While President Obama authorized the use of force to protect U.S. personnel and Iraqi religious minorities facing a possible “genocide,” and to halt the advance into Erbil, the narrow operation that strikes at “targets of opportunity” isn’t effective enough.
In comments made Saturday from Martha’s Vineyard, President Obama told reporters and the American people that the Iraqi operation could go on for an extended period of time.
“I don’t think we’re going to solve this problem in weeks,” Mr. Obama said. “This is going to be a long-term project.”
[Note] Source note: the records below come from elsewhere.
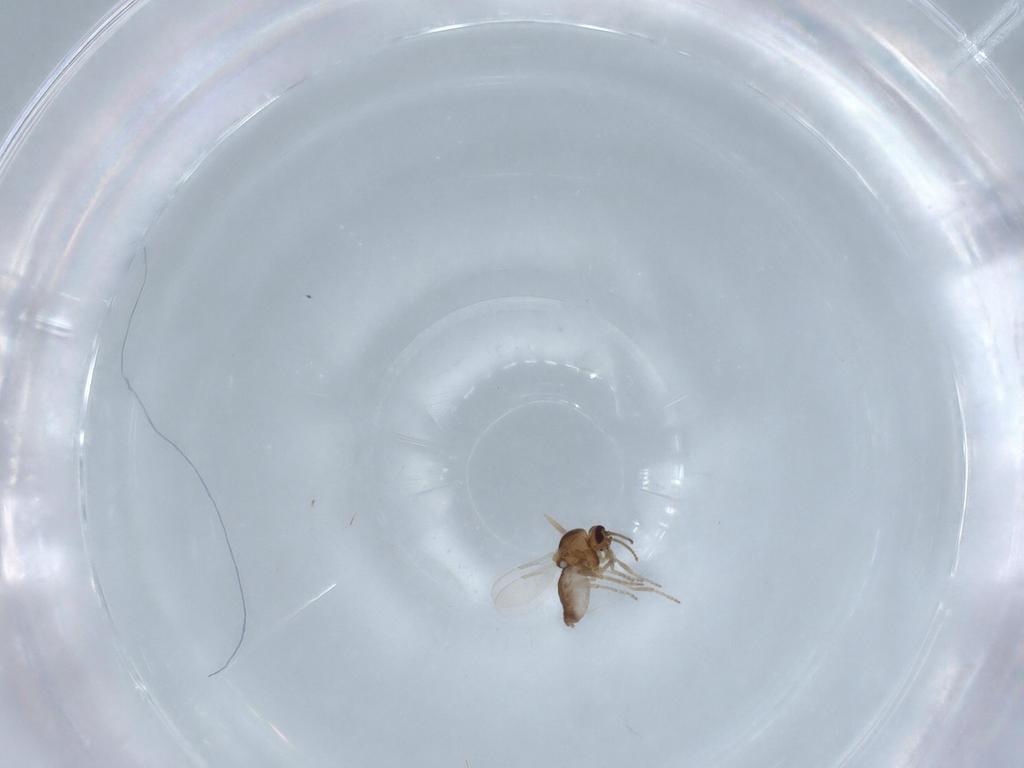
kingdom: Animalia
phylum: Arthropoda
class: Insecta
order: Diptera
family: Ceratopogonidae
Pentagon spokesman Rear Adm. John Kirby, said the U.S. launched the latest airstrikes to help defend the city of Erbil, where U.S. personnel are “assisting the government of Iraq,” and that U.S. military officials characterize the airstrikes as successful. All airstrikes have been launched from the USS George HW Bush in the Persian Gulf, except a drone that took off from an undisclosed land base.
A Defense Department official speaking in regards to the drone strike, which was carried out with hellfire missiles, told The New York Times, “you know that vehicle and the people in it don’t exist anymore.”
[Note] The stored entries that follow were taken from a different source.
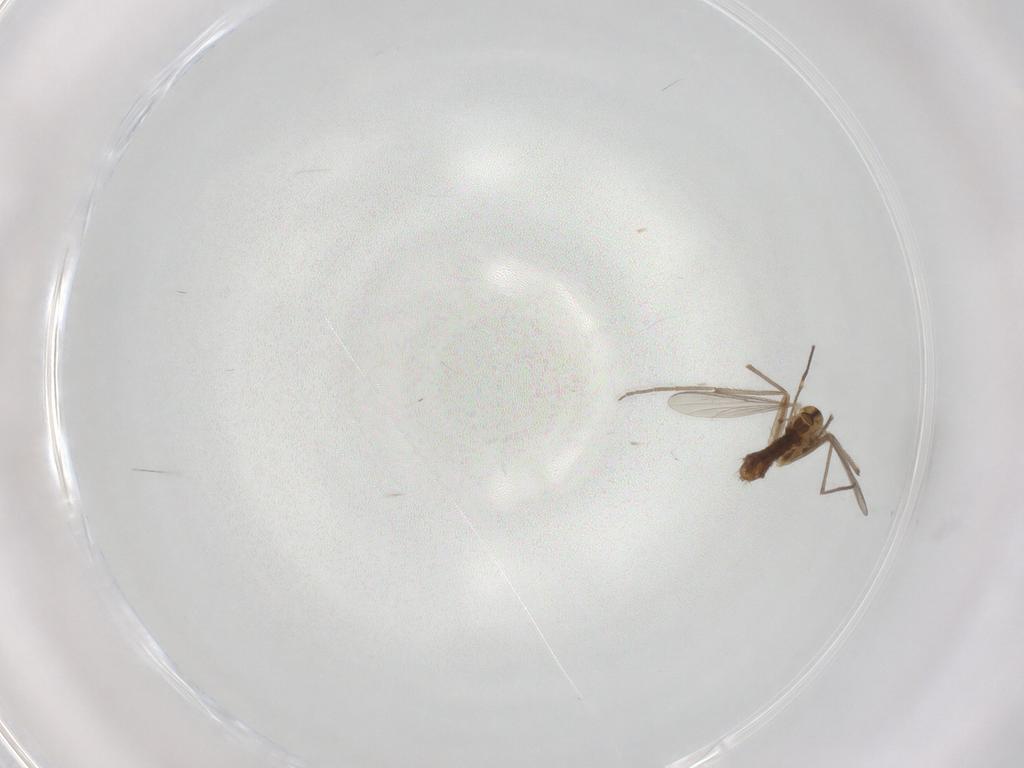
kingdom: Animalia
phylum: Arthropoda
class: Insecta
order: Diptera
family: Chironomidae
The airstrikes mark a small yet significant pivot in Obama’s foreign policy toward Iraq since what appears to have been a premature troop withdrawal back in late 2011.
Hundreds of women from the Yazidi religious minority have been kidnapped by the Sunni militants, who plan to sell them into the sex trade and forced marriage and conversion to Islam. Kamil Amin, the spokesman for Iraq’s Human Rights Ministry, said hundreds of Yazidi women below the age of 35 are being held in schools in Iraq’s second largest city, Mosul. He said the ministry learned of the captives from their families.
“We think that the terrorists by now consider them slaves and they have vicious plans for them,” Amin told The Associated Press. “We think that these women are going to be used in demeaning ways by those terrorists to satisfy their animalistic urges in a way that contradicts all the human and Islamic values.”
Obama announced that he was contemplating airstrikes to protect U.S. interests in the region and also after news that approximately 40,000 religious minorities were surrounded on Sinjar Mountain, stranded without food or water. If they descended down the mountain, they would be shot.
A model C-130 and a C-17 cargo dropped 72 bundles of supplies for the refugees, including more than 28,000 meals and more than 1,500 gallons of water. Humanitarian missions have been conducted jointely with the airstrikes, which were met with a response from the militant group.
A message by the leader of ISIS surfaced on Twitter, which recycled a YouTube video that was originally posted in June.
“You should know, you defender of the cross, that getting others to fight on your behalf will not do for you in Syria as it will not do for you in Iraq,” wrote the ISIS leader, Abu Bakr al-Baghdadi. “And soon enough, you will be in direct confrontation — forced to do so, God willing. And the sons of Islam have prepared themselves for this day. So wait, and we will be waiting, too.”